February is the month we recognize and appreciate “love” and the power it holds in our lives. Children exchange valentines and candy in classrooms. Lovers plan romantic dinners and special tokens of admiration for each other and florists gain huge profits as everyone searches for a way to express love. A closer examination of the word reveals it is recognized as a noun with no less than 14 definitions, as a verb with 8 definitions and as an idiom with 6 different uses. “Love” tops the list of most powerful and influential words of all time with its multiple meanings, different interpretations and most importantly, the velocity of its use in our daily lives. For me, however, I find its beauty in the simplicity of its transformational power as a verb, or action, observed in the lives of others.
Selfish to Selfless
Consider the love of a mother, fervent, protective, and unrelenting. Motherhood instantly transforms us from selfish to selfless from the minute we lay our eyes on our children. Instinctively, our love for our children has no limits willing us to become a better version of ourselves as we place another human’s needs above our own. Only my love for my children would propel me out of bed multiple times through a night for feedings or to help my sick or frightened child. Remarkably, the love a mother feels for her children never wavers. Even as my children have become adults, I find myself recklessly giving to my children beyond what is probably healthy. There is a pull a child has on a Mother’s heart, thoughts and identity that transforms us into amazingly selfless humans laying aside our own desires.
Prideful to Humble
Love also has an incredible power to change a prideful spirit to a humble spirit without any level of coercing, manipulating, or demanding. In fact, pride can be demolished in a matter of moments when an individual embraces and acts in love. This is observed when love gives way to another verb that is often coupled with it, forgiving. Only love and forgiveness have the power to transform a broken relationship. My mother was the best example of this type of love in my life. She had an admirable yet uncanny ability to regularly practice forgiveness. She refused to hold a grudge as she recognized the brokenness in people and chose love over bitterness.
Guarded to Uninhibited
Probably my favorite of love’s remarkable superpowers, is its unique ability to remove walls of inhibition, awakening a spirit of vulnerability within a person’s soul. I saw this in my husband when his beautiful baby grandson was placed in his arms. His usual business-like persona was immediately transformed as he began to coo and laugh into the eyes of our sweet little grandson. I remember my own father frolicking on the floor with my nieces and nephews in a way totally out of character. Or, perhaps, you have observed the bold actions of a young man declaring his love for the woman he intends to marry. Love has the power to unleash the stoic to a display of unabashed emotion.

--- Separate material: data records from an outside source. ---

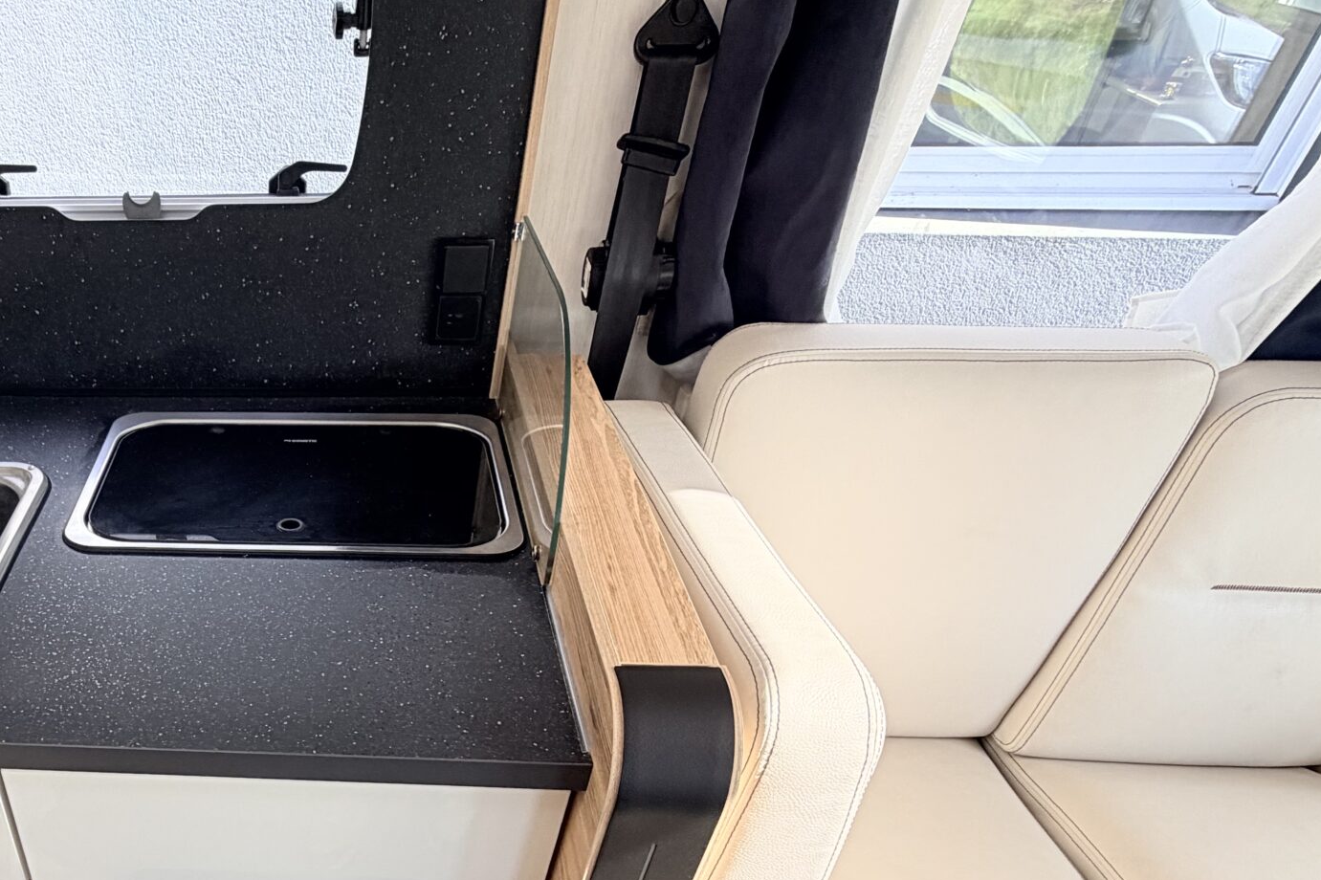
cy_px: 809
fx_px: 990
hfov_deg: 61.2
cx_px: 244
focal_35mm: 27
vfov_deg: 43.3
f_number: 2.2
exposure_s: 1/121
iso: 64
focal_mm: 2.22
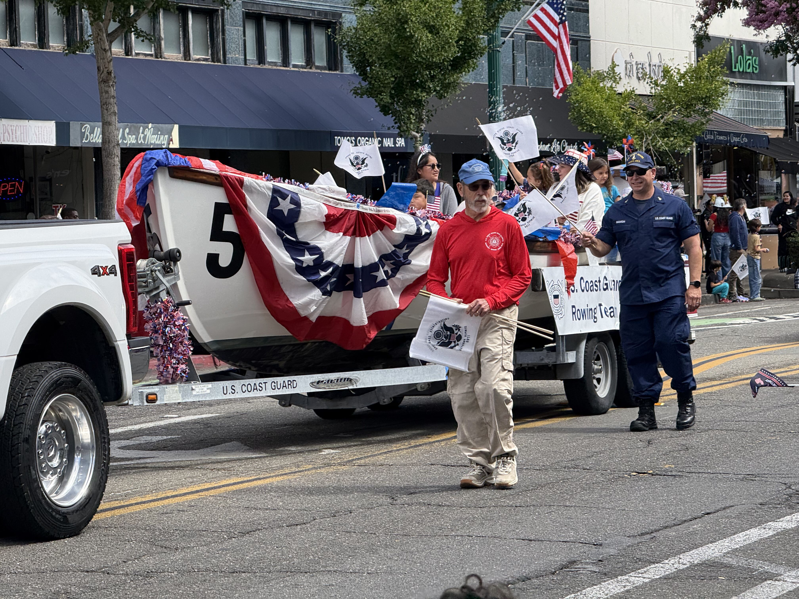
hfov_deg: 16.4
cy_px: 300
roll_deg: +1.3
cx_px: 400
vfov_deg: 12.3
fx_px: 2770
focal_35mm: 120
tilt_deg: -1.9
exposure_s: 1/776
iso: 64
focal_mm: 15.66
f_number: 2.8
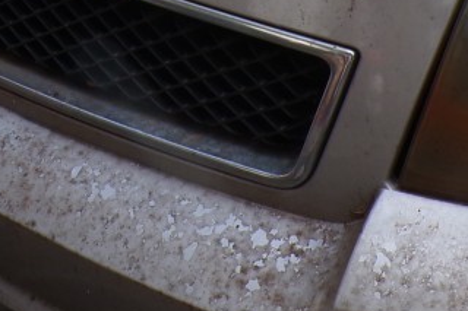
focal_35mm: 100
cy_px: -91
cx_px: 234
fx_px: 1299
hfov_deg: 20.4
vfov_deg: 13.2
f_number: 4.4
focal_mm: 4.3
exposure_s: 1/140
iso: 100
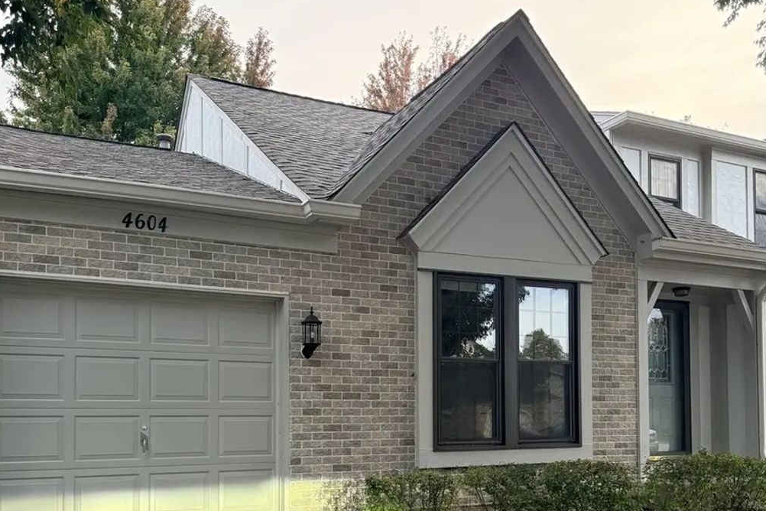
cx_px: 377
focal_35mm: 34
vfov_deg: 37.7
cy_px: 397
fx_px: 723
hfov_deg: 55.8
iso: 200
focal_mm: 6.76
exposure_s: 1/78
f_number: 1.78
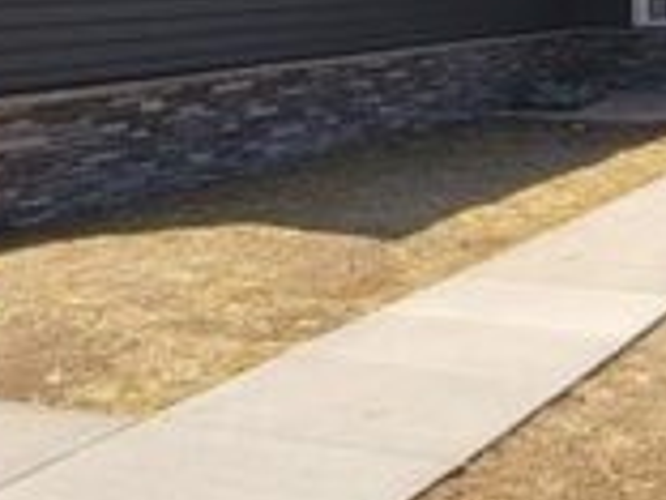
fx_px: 1231
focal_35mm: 64
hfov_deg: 28.2
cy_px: -218
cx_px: 687
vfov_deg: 20.2
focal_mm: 2.2
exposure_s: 1/1429
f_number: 2.2
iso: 50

Training Kids to use Love’s Superpowers
So, while the cards and gifts are a beautiful expression of the emotion connected to love, February is an opportunity to remind us to teach our children about the superpower love holds. Superpowers are not limited to superheroes in action packed blockbusters but are living inside each one of us and can be easily displayed with a little coercion. When we put love into action, it becomes a verb applied to our lives rather than a sentiment displayed in a card. Most importantly, action is a language a child understands best. For our part as parents, developing these traits in our children necessitates intentionality. Focus on developing in children superpowers like forgiveness, thoughtful giving, and the regular use of kind words.
As children learn to practice forgiveness, they are empowered for a lifetime benefitting from the healthy lifestyle of letting go of bitterness and embracing mercy. One of the best ways to teach children the power of forgiveness is to practice it on them. I have made many mistakes with my children over the years that include losing my temper, questioning motives, and placing blame on an innocent child. All of which were perfect opportunities to ask forgiveness and model for my children humility. Acknowledging failures to children is not easy but it helps them understand that everyone makes mistakes and forgiveness should be requested and given freely to develop and sustain lasting relationships.
Children can also be trained to exercise thoughtful giving which means recognizing other’s needs and offering help or giving unconditionally without being prompted, a beautiful expression of love in anyone but especially touching when seen in a child. This requires being attuned to opportunities that present themselves and having the courage to lead your children in the often-spontaneous acts of generosity. This might be a simple act of opening a door or picking up a dropped item. But it could also become a regular practice of offering rides, delivering meals, or providing for monetary needs. Once the habit is established children will often lead parents in the practice of thoughtful giving.
Finally, a favorite of mine is the spontaneous and joyful use of kind words to encourage and offer support. Children will feel empowered as they begin to implement this on a regular basis and see how it lifts peoples’ spirits. As a teacher, I loved to pour kind words onto my students by affirming unique qualities I observed in each of my students. The unexpected kind words would illicit a smile, a blush, or even a kind word in response. Seeing the good in others and affirming it can bring joy to both the giver and the receiver providing surprisingly happy moments throughout a day.
Remarkably, love exists in us all and transforms us to superheroes when we choose to practice it on a regular basis. February is a month to recognize the power of love living in each of us and to be reminded that when practiced, love gives our lives meaning beyond measure.
Wonderful and Insightful. Beautifully written.